We use liquid chromatography-mass spectrometry (LC-MS) to carry out untargeted and targeted analysis of lipids, drugs, small molecule metabolites, and peptides. We are specialized in lipid analysis, including targeted analysis of sterols and oxysterols and comprehensive lipidomics. Reverse phase and hydrophilic interaction liquid chromatography are used to separate lipid classes, as well as individual species within each class.

Untargeted metabolomics and lipidomics methodologies are being developed on the platform of the Waters Synapt G2-Si traveling wave ion mobility (TWIM)-QTOF instrument [6]. Ion mobility spectrometry (IMS) separate ions based on the mobility of the ions traveling through a neutral background gas (most commonly helium and nitrogen) under the influence of an electric field. The ion mobility separation is governed by collision frequency between the ions and the neutral gas, i.e., the ion-neutral collision cross section (CCS; Ω). The CCS is determined by the size and shape of the ions in the gas phase and the specific neutral gas. IM separation essentially serves as a rapid gas-phase chromatography, on the scale of milliseconds. When ion mobility is coupled with mass spectrometry (IM-MS), a two-dimensional separation is achieved on the basis of the collision cross section-to-charge (Ω/z) and the mass-to-charge (m/z), respectively [7]. When IM-MS is coupled with UPLC or other chromatographic techniques, a three-dimensional separation is achieved based on retention time (from UPLC), drift time (from IM), and m/z (from MS). The three-dimensional data allows the most definite identification of a specific metabolite. The Figure below illustrates the concept of TWIM-MS, where a migrating voltage pulse push the ions through the neutral gas. Click here for more information.

TWIM-MS

CCS Database (CCSbase.net)

We have assembled a comprehensive CCS database covering a wide range of chemical space and built a high-performance machine learning-based CCS prediction model for a given SMILES structure. To allow easy access of the database and the prediction model, we have assembled the combined CCS database and the prediction model into a convenient web interface. Check out the database at https://CCSbase.net. Relevant publications: Ross et al. 2020; Ross et al. 2022.

References

1. Porter, F. D., and Herman, G. E. (2011) Malformation syndromes caused by disorders of cholesterol synthesis, J. Lipid Res. 52, 6-34.

2. Xu, L., Davis, T. A., and Porter, N. A. (2009) Rate Constants for Peroxidation of Polyunsaturated Fatty Acids and Sterols in Solution and in Liposomes, J. Am. Chem. Soc. 131, 13037-13044.

3. Xu, L.,* Korade, Z., Rosado, D. A., Mirnics, K., Porter, N. A.* (2013) Metabolism of oxysterols derived from nonenzymatic oxidation of 7-dehydrocholesterol in cells, J. Lipid Res. 54, 1135-1143.

4. Shinkyo, R., Xu, L., Tallman, K. A., Cheng, Q., Porter, N. A., and Guengerich, F. P. (2011) Conversion of 7-dehydrocholesterol to 7-ketocholesterol is catalyzed by human cytochrome P450 7A1 and occurs by direct oxidation without an epoxide intermediate, J. Biol. Chem. 286, 33021-33028.

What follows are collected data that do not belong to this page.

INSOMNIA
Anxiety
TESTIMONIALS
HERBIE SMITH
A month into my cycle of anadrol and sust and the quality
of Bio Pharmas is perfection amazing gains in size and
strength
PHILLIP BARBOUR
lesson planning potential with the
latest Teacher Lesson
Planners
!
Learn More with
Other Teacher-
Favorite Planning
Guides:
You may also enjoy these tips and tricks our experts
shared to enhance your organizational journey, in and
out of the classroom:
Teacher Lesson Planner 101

5. Goyal, S., Xiao, Y., Porter, N. A., Xu, L.,* Guengerich, F. P.* (2014) Oxidation of 7-Dehydrocholesterol and Desmosterol by Human Cytochrome P450 46A1 J. Lipid Res. 55, 1933-1943.

6. Pringle, S. D., et al.  (2007) An investigation of the mobility separation of some peptide and protein ions using a new hybrid quadrupole/travelling wave IMS/oa-ToF instrument, Int. J. Mass Spectrom. 261, 1-12.

7. Fenn, L. S., and McLean, J. A. (2008) Biomolecular structural separations by ion mobility-mass spectrometry, Anal. Bioanal. Chem. 391, 905-909.